** Opening Quoted passage block **

Let $p$ and $q$ be prime numbers such that $p \ne q$.

Let $G$ be a group of order $p^2 q$.


Then $G$ has a normal Sylow $p$-subgroup.


Proof

Let $n_p$ denote the number of Sylow $p$-subgroups in $G$.


From the Fourth Sylow Theorem:

$n_p \equiv 1 \pmod p$

From the Fifth Sylow Theorem:

$n_p \divides p^2 q$

where $\divides$ denotes divisibility.


Thus $n_p \in \set {1, q}$.


Suppose $p > q$.

Then:

$q \not \equiv 1 \pmod p$

and so $n_p \ne q$.

Hence $n_p = 1$.

From Sylow p-Subgroup is Unique iff Normal it follows that this Sylow $p$-subgroup is normal.

$\Box$


Suppose $q > p$.

Then $n_p$ could equal $q$ if $q \equiv 1 \pmod p$.

Let $n_q$ denote the number of Sylow $q$-subgroups in $G$.

From the Fourth Sylow Theorem:

$n_q \equiv 1 \pmod q$

and so $n_q$ is not a multiple of $q$.

From the Fifth Sylow Theorem:

$n_q \divides p^2 q$

It follows that:

$n_q \in \set {1, p, p^2}$

If $n_q = 1$ then it follows from Sylow p-Subgroup is Unique iff Normal that this Sylow $q$-subgroup is normal.

** Closing Quoted passage block **

Study questions:
1. In the proof, which theorem gives that the number of Sylow p-subgroups is congruent to 1 mod p?
2. List every result that the proof cites by name.
The items after the proof play no part in this.

** Opening Listed entries block **

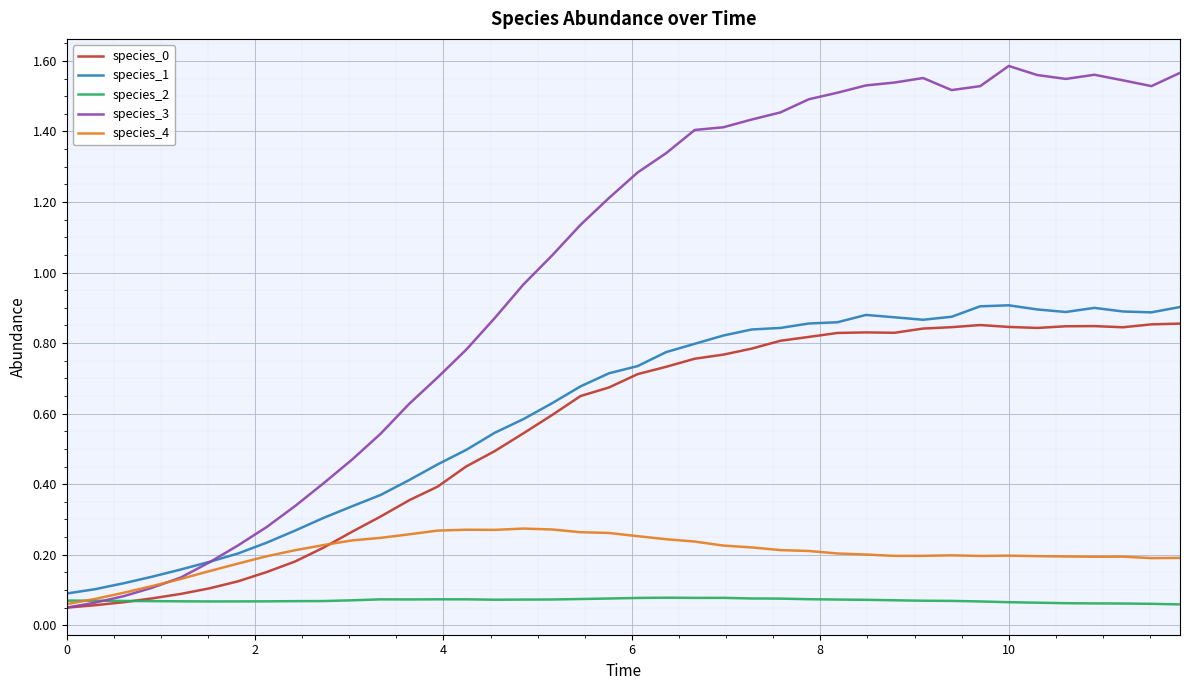

Which series has the largest total across all categories?

species_3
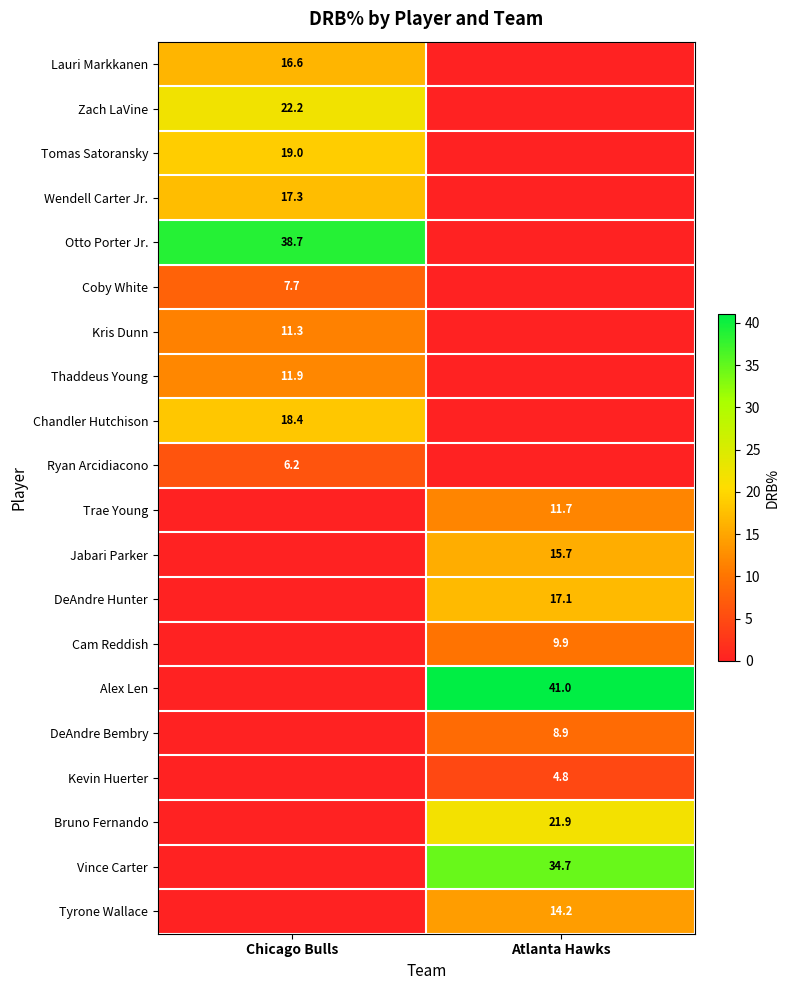

The value of Tomas Satoransky at Chicago Bulls is 11.2. True or false?

False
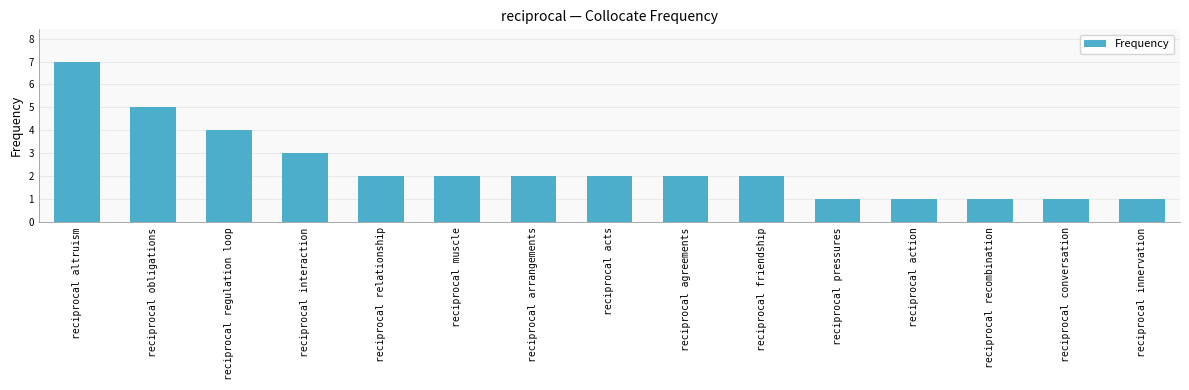

How many series are shown in this chart?

1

** Closing Listed entries block **

Answers to each task:
1. The Fourth Sylow Theorem

2.
- Fourth Sylow Theorem
- Fifth Sylow Theorem
- Sylow p-Subgroup is Unique iff Normal